Cliff Pennington won’t be at the top of the shortstop list.  He also won’t be your worst option of a to DO list.  Pennington in the last two years has gotten his chance.  He has hit 250 and 264, he has hit six and eight homeruns and driven in 46 and 58.  He stole 29 bases two years ago and 14 last year so he has the ability to add some speed to your team.

Brandon Allen has shown nothing in the majors to even look at.  His career average is 210.  He has hit a total of 11 homeruns in three  years.  He has 38 RBI in three years, for anyone this is bad but especially a first baseman.  He won’t steal you any bases either or get on base at a high rate.  There is nothing to like about him and he is a big DON’T.
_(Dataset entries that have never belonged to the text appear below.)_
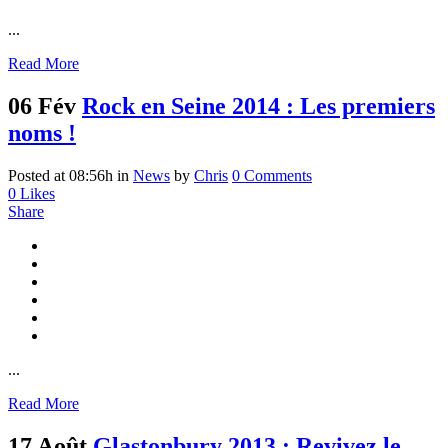
...
Read More
06 Fév
Rock en Seine 2014 : Les premiers
noms !
Posted at 08:56h
in
News
by
Chris
0 Comments
0
Likes
Share
...
Read More
17 Août
Glastonbury 2013 : Revivez le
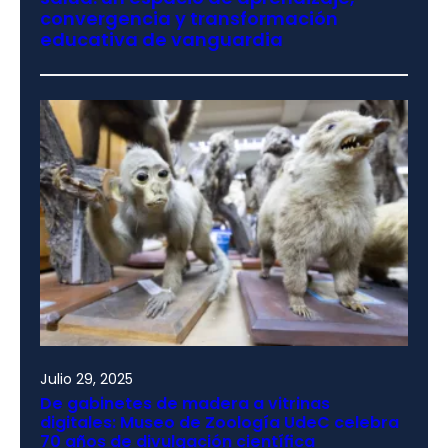
convergencia y transformación
educativa de vanguardia
Julio 29, 2025
De gabinetes de madera a vitrinas
digitales: Museo de Zoología UdeC celebra
70 años de divulgación científica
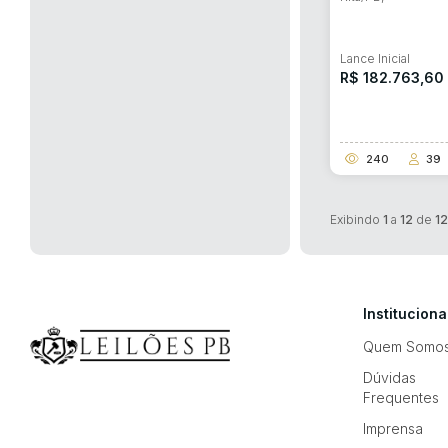
Lance Inicial
R$ 182.763,60
240
39
Exibindo
1
a
12
de
12
Instituciona
Quem Somo
Dúvidas
Frequentes
Imprensa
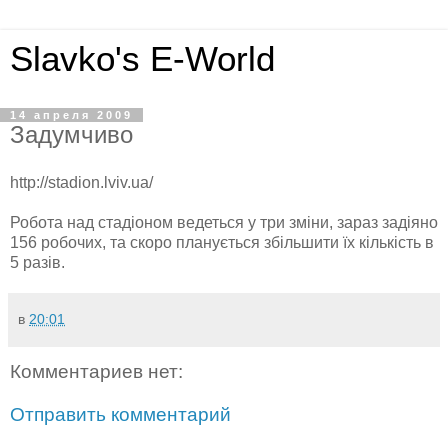
Slavko's E-World
14 апреля 2009
Задумчиво
http://stadion.lviv.ua/
Робота над стадіоном ведеться у три зміни, зараз задіяно
156 робочих, та скоро планується збільшити їх кількість в
5 разів.
в
20:01
Комментариев нет:
Отправить комментарий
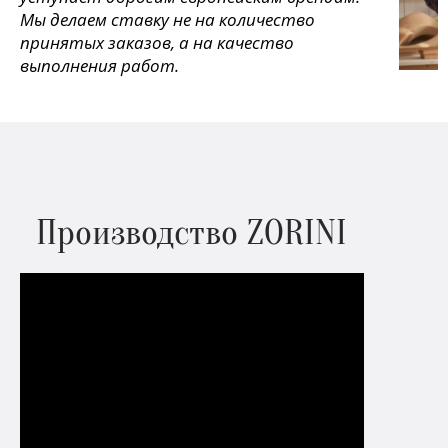
Мы делаем ставку не на количество
принятых заказов, а на качество
выполнения работ.
Производство ZORINI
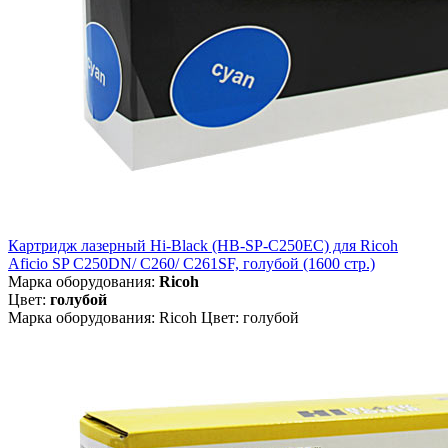
Картридж лазерный Hi-Black (HB-SP-C250EC) для Ricoh
Aficio SP C250DN/ C260/ C261SF, голубой (1600 стр.)
Марка оборудования:
Ricoh
Цвет:
голубой
Марка оборудования: Ricoh Цвет: голубой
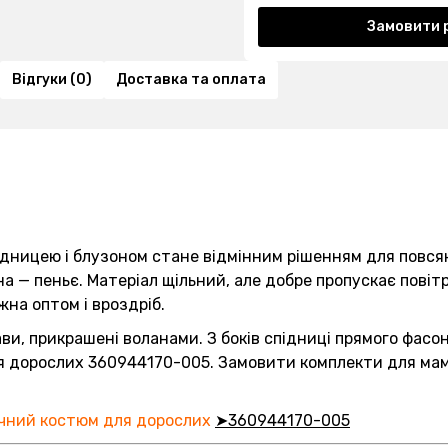
Замовити 
Відгуки (0)
Доставка та оплата
ідницею і блузоном стане відмінним рішенням для повс
а — пеньє. Матеріал щільний, але добре пропускає повіт
на оптом і вроздріб.
ви, прикрашені воланами. З боків спідниці прямого фасо
 дорослих 360944170-005. Замовити комплекти для мами
ічний костюм для дорослих
➤360944170-005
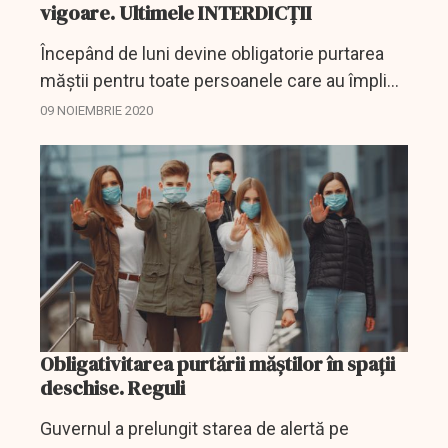
vigoare. Ultimele INTERDICȚII
Începând de luni devine obligatorie purtarea
măştii pentru toate persoanele care au împlinit
vârsta de 5 ani în toate spaţiile deschise,
09 NOIEMBRIE 2020
magazinele se închid la ora 21,00, se
interzice...
Obligativitarea purtării măștilor în spații
deschise. Reguli
Guvernul a prelungit starea de alertă pe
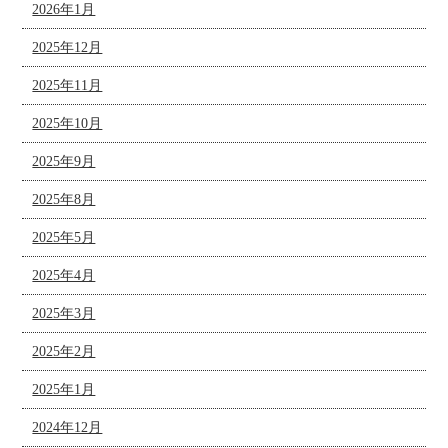
2026年1月
2025年12月
2025年11月
2025年10月
2025年9月
2025年8月
2025年5月
2025年4月
2025年3月
2025年2月
2025年1月
2024年12月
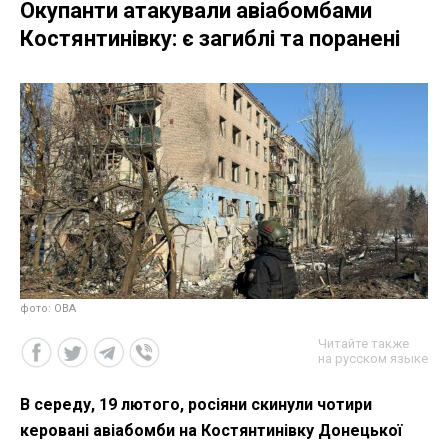
Окупанти атакували авіабомбами
Костянтинівку: є загиблі та поранені
фото: ОВА
Читайте также
на русском языке
В середу, 19 лютого, росіяни скинули чотири
керовані авіабомби на Костянтинівку Донецької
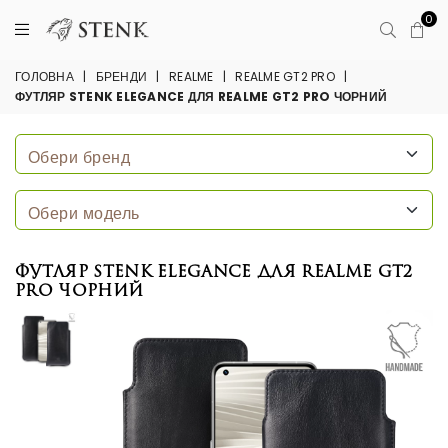
0
ГОЛОВНА
|
БРЕНДИ
|
REALME
|
REALME GT2 PRO
|
ФУТЛЯР STENK ELEGANCE ДЛЯ REALME GT2 PRO ЧОРНИЙ
Футляр Stenk Elegance для Realme GT2
Pro Чорний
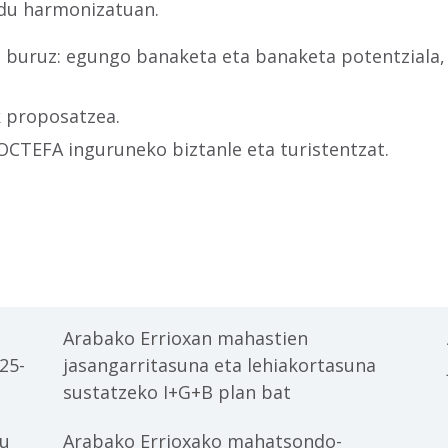
odu harmonizatuan.
i buruz: egungo banaketa eta banaketa potentziala, 
k proposatzea.
POCTEFA inguruneko biztanle eta turistentzat.
Arabako Errioxan mahastien
25-
jasangarritasuna eta lehiakortasuna
sustatzeko I+G+B plan bat
tu
Arabako Errioxako mahatsondo-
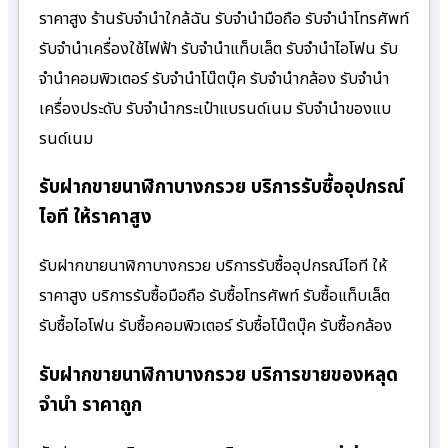
ราคาสูง ร้านรับจํานําใกล้ฉัน รับจำนำมือถือ รับจำนำโทรศัพท์
รับจำนำเครื่องใช้ไฟฟ้า รับจำนำแท็บเล็ต รับจำนำไอโฟน รับ
จำนำคอมพิวเตอร์ รับจำนำโน๊ตบุ๊ค รับจำนำกล้อง รับจำนำ
เครื่องประดับ รับจำนำกระเป๋าแบรนด์เนม รับจำนำของแบ
รนด์เนม
รับฝากขายนาฬิกาบางกรวย บริการรับซื้ออุปกรณ์
ไอที ให้ราคาสูง
รับฝากขายนาฬิกาบางกรวย บริการรับซื้ออุปกรณ์ไอที ให้
ราคาสูง บริการรับซื้อมือถือ รับซื้อโทรศัพท์ รับซื้อแท็บเล็ต
รับซื้อไอโฟน รับซื้อคอมพิวเตอร์ รับซื้อโน๊ตบุ๊ค รับซื้อกล้อง
รับฝากขายนาฬิกาบางกรวย บริการขายของหลุด
จำนำ ราคาถูก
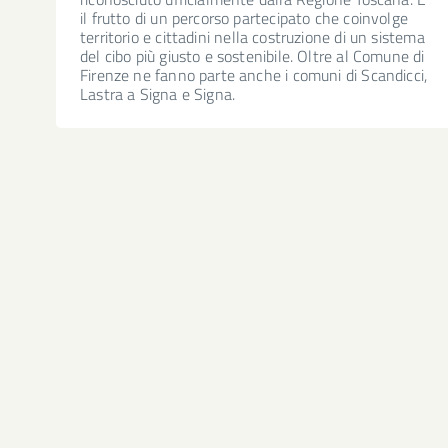
il frutto di un percorso partecipato che coinvolge
territorio e cittadini nella costruzione di un sistema
del cibo più giusto e sostenibile. Oltre al Comune di
Firenze ne fanno parte anche i comuni di Scandicci,
Lastra a Signa e Signa.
Do take a shot with Josh Reddick at least as a reserve outfielder.  He played the most games last year for the Red Sox and showed them something.  He showed enough to get them Andrew Bailey in a trade.  Bailey is a proven closer and the Red Sox needed that badly after losing Jonathan Papelbon.  Reddick last year batted 280 with seven homeruns and 28 RBI.  He had a 327 on base percentage.

If there is anyone on this list you think that I missed please let me know through a post on the site or contact me through twitter.  I look forward to all responses.  This wasn’t an easy article to write.  The Athletics really don’t have many names at all on their roster.  Most teams have some clear cut Dos, they have a lot of don’ts on their team and that made it more difficult.  The Athletics will most be remembered for money ball but not for the team on the field.  They may have some headlines with Manny Ramirez around and by signing Cespedes but other then that there isn’t much to talk about.